Seele08 wrote:I just don't like Yui and never will, trying to attain godhood in my mind is the ultimate immorality (as I beleive that weilding absolute power over even one person without any form of consent is immoral, and determing the fate of entire race by your lonesome makes it that much worse, at least SEELE wasn't one person whistling in the dark), besides if she's going to start life somewhere else she ain't gonna be lonely. SEELE just wanted to end pain/suffering/loneliness and thanks to Gendo's brilliant HCP they latched onto a very baaaaad idea. Originaly they just wanted to stop the angels, and evolve humanity Yui said it herself.
Seele08 wrote:SEELE just appeals to me for two reason, first they have a cyborg, and cyborgs are teh 1337, second of all its based partly on my own personal philosophy on religion and my belief that the idea of the power of god is immoral. That is probably born out of years spent in my parent's fundamental baptist church and all the crap I experienced there (lets just say an logical aspie in a church full of religious nuts doesn't mix well), and my love of the writings of Locke.
By contrast, I come to all these issues from techno-apocalyptic SF, where the issue is not "should anyone be trusted with such power", but "how will we deal with entities like that when we discover we have built them" - when Applied Theology will be a short-lived engineering discipline.

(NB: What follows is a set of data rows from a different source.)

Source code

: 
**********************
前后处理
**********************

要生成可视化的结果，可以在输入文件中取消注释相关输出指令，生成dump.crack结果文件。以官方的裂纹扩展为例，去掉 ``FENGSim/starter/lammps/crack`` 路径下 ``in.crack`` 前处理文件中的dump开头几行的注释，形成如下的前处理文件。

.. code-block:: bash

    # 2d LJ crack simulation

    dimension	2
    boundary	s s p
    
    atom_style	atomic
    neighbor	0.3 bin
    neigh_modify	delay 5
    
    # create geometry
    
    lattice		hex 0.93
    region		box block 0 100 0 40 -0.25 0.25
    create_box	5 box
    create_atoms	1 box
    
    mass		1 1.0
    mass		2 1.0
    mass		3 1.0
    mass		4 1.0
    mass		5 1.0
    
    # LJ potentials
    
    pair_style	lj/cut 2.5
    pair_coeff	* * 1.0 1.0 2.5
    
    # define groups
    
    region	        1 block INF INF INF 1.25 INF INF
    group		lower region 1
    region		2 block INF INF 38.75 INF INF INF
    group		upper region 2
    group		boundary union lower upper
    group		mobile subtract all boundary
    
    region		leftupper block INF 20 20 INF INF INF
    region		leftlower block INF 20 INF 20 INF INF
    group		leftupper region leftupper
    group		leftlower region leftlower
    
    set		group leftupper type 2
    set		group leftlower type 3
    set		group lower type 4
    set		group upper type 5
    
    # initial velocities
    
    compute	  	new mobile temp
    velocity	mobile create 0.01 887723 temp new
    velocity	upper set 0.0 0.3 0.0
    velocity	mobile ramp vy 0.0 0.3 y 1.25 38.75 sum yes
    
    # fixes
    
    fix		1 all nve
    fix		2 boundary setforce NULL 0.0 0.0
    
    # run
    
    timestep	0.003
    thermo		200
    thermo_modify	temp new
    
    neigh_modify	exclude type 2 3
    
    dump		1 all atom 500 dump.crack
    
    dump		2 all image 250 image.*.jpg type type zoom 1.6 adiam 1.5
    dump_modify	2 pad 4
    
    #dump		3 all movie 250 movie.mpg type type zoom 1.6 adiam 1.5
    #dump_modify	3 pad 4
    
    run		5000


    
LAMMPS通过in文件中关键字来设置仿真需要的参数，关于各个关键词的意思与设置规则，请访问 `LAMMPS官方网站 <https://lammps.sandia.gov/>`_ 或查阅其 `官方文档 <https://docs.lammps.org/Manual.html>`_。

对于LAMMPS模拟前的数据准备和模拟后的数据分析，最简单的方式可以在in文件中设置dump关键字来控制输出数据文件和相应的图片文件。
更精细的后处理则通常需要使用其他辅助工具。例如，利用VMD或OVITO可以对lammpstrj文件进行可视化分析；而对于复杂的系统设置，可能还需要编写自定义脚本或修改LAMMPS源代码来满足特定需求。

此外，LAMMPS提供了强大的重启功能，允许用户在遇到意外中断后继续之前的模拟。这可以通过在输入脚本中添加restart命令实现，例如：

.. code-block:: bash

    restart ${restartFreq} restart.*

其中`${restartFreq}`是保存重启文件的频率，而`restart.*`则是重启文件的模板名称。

Let us also not forget who it actually was who decided "So, everybody just die." and then later backtracked on that. The SysOp level power was shared around to the point where a lot of personas had some responsibility.
Yui was faced with a situation where the only way that something of humanity might be salvaged was to undergo a martyrdom of her own, so she could at least rescue some seed of humanity.
SEELE weren't one person - but they were a secret cabal plotting to impose their will on everyone else (by hitting the reset button on Life on Earth). Their peace would be the peace of the grave, a final solution an order of magnitude larger than guys from Keel's neck of the woods had managed 70 years previously. Not even a "Would the last person on Earth please turn off all the lights?" like these guys suggest.